Случалось, впрочем, доставалось и ему.
После стычки в колхозе с одним нашим курсовым спортсменом, членом какой-то сборной едва ли не России, тот, обиженный, по возвращении в город пришел в общагу не один.
Вслед за ним вошли и, как монументы, остановились на пороге два чудовищных габаритов малые, коих впоследствии пришлось увидеть и мне, в иных, но отчасти и аналогичных обстоятельствах…
Каким-то таинственным образом они были связаны с нашими органами правопорядка, но сами никогда не дрались, не шевелили ни бровью, ни пальцем, однако нечеловечески устрашающий вид их действовал на жертву подобно нервно-паралитическому газу, удару дубинкой…
Они именно сопровождали кого-то третьего, «обыкновенного», шустренького и злого, кто непосредственно «наводил порядок», и он-то дрался, вернее, карал по своему усмотрению, бил под столь обезоруживающе-убедительный аккомпанемент.
Спортсмен несколько раз съездил Гоше по незащищенной физиономии, проговорил нечто хлесткое и обидное в возмещенье морального ущерба, а Гоша стоял у койки, опустив руки, в драном пузырящемся на коленях трико и на глазах соседей по комнате все это терпеливо сносил…
Уже говорилось – гордыни в нем было мало.
К концу второго курса у Гоши скопились хвосты по нескольким особо занудно-зубрильным предметам, и чтобы не быть отчисленным, он взял академотпуск и ушел на сезон в поле с партией каких-то, кажется, геодезистов…
В общежитии, уезжая, он оставил любимую девушку, Валю, одну из тех отнюдь не редких представительниц слабого пола, для кого нет ни мало-малейшей загадки ни в звездном небе над нами, ни в нравственном законе внутри нас, ни, наипаче того, в непоколебимых основаньях чувству перманентной внутренней правоты.
Французский католик Анри де Монтерлан про душевно-чувственную половую любовь сказал так (если верить Венедикту Ерофееву): «Это власть, оккупация чужой души…»

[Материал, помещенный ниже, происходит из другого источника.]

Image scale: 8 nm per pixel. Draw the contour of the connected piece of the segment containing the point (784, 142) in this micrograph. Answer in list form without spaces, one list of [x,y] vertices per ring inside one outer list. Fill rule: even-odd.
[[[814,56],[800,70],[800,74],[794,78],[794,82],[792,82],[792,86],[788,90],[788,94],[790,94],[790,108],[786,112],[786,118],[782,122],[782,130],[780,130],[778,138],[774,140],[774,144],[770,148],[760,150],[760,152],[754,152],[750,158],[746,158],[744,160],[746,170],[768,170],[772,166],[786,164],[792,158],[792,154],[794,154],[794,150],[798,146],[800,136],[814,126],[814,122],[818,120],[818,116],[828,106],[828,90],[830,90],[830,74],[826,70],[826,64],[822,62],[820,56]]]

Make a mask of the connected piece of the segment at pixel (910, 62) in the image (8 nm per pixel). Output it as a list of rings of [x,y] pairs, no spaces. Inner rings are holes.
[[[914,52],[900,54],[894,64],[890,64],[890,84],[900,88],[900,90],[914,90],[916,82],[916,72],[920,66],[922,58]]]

Весь год разлуки Валя, ширококостная большая женщина, «продружила» с Петькой Рыжим, парнем похлипче Гоши, но тоже довольно крепким, по-петушиному франтоватым, беззлобным и, как говорится, без затей.
«Как вдвинулся, – определили его по Гошином возвращении курсовые наши созерцатели, – так, мын, и от-двинулся!..»
А Гоша, он, да… он возвратился…
Он возвратился, и впервые в жизни я увидел, чтобы, наскучавшись, так мощно, так откровенно кто-то радовался наступившей встрече.
Обветренный, похуделый, он подходил по кругу к каждому из собравшейся компании и, гхыкая, гхыыкая и хыг-гыкая, хлопал нас по плечам, обнимал и прижимал с братской нежностью к своей жесткой и сильной груди…
Наверное, он вспоминал нас всех, далеких товарищей, в какую-нибудь непогодь в подтекающей ночной палатке, и мы представлялись ему гораздо лучшими, чем пребывали в реальности.
И вот прошло, минуло чуть не в один вздох с десяток лет после института, после разлучений, после рассыпа с одной недолго общей дорожки на поотдельные тропинки судьбы…
Я жил тогда в другом городе и потихоньку, в силу обстоятельств, расставался с полюбившейся мне своим напряжением хирургией, а Паша, с коим, знаваясь с третьего класса, с девятого по одиннадцатый мы вовсе просидели за одной партой, Паша, забросив кандидатскую в антресольную кладовку у себя в коридоре, работал слесарем на тракторном заводе.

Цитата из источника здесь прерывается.